In reviewing vessel sharing agreements, CCCS formed the opinion that:

i) They improve the production of liner shipping services in Singapore, improving the connectivity of Singapore’s port and enhancing competition among liners;

ii) The restrictions under vessel sharing agreements are maintained at the narrowest necessary for the attainment of the economic benefits and are directly related to the operation of vessel sharing agreements, absence of such restrictions is expected to eliminate or greatly reduce the efficiencies that flow from the vessel sharing agreements;

iii) Individual private contracting is still common practice in the industry and a BEO for Vessel Sharing Agreements is unlikely to confer considerable market on any liner(s) or eliminate competition in a substantial part of liner shipping services.

Accordingly, CCCS formed the view that the conditions set out in the Act for a BEO for Vessel Sharing Agreements for liner shipping services are satisfied.

Net Economic Benefits from Price Discussion Agreements for Feeder Services.

CCCS reviewed price discussion agreements for feeder services and formed the opinion that:

i) Although main lines have largely withdrawn from price discussion agreements, such agreements still remain relevant to feeders;

ii) Feeders continue to attract and anchor main lines to Singapore, expanding Singapore’s shipping network, generating considerable benefits to Singapore directly and indirectly, including providing a higher degree of connectivity and service choice for Singapore’s importers and exporters;

iii) Price discussion agreements allow feeder services allow members to have individual confidential service arrangements with their customers and to withdraw from the agreement without penalty, and do not impose obligations on members to adhere to the agreed or recommended prices or disclose confidential information on their service arrangement;

iv) Individual private contracting remains a common practice in the industry and rates that are charged to main line customers are subject to bilateral negotiations between feeders and their main line customers. Anti-competitive effects from the use of such price discussion agreements appear to be limited as surcharges imposed by feeders are still subject to negotiation with main lines who are likely to possess bargaining power.

CCCS formed the view that the conditions set out in the Act for a BEO for Price Discussion Agreements for Feeder Services are met.

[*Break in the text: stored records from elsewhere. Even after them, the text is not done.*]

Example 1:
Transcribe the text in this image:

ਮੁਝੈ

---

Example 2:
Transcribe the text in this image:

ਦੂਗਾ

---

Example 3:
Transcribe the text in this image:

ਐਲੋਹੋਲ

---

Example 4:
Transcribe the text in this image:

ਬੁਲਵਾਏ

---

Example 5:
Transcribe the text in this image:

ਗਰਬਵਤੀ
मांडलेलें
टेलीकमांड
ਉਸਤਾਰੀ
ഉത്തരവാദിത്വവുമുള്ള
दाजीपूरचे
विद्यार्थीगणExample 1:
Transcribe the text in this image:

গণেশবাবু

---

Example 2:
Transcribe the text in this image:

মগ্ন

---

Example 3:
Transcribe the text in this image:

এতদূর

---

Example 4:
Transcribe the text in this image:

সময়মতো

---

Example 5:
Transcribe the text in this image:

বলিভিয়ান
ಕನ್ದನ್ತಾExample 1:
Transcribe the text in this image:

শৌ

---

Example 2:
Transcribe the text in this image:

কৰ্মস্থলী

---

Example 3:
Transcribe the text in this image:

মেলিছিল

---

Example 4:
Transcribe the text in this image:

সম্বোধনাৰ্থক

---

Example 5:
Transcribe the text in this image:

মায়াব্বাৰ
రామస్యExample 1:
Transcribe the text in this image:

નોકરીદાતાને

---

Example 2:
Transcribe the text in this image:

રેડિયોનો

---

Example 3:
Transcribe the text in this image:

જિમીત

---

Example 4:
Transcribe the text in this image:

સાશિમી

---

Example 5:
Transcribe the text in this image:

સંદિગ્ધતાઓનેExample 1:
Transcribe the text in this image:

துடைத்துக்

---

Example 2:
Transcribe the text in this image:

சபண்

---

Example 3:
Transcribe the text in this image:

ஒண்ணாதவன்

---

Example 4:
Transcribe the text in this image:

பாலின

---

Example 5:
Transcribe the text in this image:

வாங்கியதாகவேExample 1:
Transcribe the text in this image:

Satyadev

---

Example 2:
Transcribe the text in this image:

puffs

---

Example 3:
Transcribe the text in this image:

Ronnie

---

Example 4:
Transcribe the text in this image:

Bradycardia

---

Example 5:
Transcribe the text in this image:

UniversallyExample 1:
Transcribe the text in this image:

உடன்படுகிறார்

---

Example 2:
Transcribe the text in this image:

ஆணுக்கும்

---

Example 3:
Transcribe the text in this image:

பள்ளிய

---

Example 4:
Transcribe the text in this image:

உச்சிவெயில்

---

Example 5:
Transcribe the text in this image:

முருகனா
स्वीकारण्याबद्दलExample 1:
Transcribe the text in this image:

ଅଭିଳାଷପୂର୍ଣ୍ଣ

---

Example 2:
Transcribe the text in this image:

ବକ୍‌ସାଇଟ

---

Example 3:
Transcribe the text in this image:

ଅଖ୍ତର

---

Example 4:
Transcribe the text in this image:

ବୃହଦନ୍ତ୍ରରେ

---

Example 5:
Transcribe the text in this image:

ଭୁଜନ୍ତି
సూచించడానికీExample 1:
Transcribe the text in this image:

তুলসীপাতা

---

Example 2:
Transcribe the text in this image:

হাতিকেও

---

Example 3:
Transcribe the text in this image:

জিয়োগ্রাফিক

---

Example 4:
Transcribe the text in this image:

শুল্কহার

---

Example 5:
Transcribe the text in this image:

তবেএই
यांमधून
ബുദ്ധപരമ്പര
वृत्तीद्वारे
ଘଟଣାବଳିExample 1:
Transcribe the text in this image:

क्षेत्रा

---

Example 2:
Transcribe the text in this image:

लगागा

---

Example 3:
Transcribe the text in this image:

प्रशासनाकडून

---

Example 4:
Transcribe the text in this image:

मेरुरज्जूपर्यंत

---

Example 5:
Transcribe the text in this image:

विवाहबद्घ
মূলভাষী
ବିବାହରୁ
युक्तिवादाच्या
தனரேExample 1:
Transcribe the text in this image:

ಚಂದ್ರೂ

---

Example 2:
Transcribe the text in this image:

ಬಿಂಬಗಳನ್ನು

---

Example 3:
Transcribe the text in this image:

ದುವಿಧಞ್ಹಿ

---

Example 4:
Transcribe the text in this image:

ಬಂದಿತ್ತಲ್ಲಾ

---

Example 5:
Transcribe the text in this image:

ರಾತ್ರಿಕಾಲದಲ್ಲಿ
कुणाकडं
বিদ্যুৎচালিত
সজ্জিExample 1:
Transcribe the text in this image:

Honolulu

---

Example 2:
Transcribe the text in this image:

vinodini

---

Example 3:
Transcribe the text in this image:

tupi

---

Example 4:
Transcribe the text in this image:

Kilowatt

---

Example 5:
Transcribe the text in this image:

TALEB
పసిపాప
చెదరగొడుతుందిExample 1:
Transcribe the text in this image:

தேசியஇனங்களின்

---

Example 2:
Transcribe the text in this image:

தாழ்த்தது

Block Exemption Orders in Singapore

The Minister is empowered under Section 36 of the Competition Act to make a block exemption order, following CCCS’s recommendation, to exempt certain categories of agreements from the section 34 prohibition. The categories of agreements must fulfil the net economic effect criteria set out in Section 41 of the Act; that they contribute to (i) improving production or distribution, or (ii) promoting technical or economic progress, without imposing undue restrictions, or possibly eliminating competition in respect of a substantial part of the goods or services in question.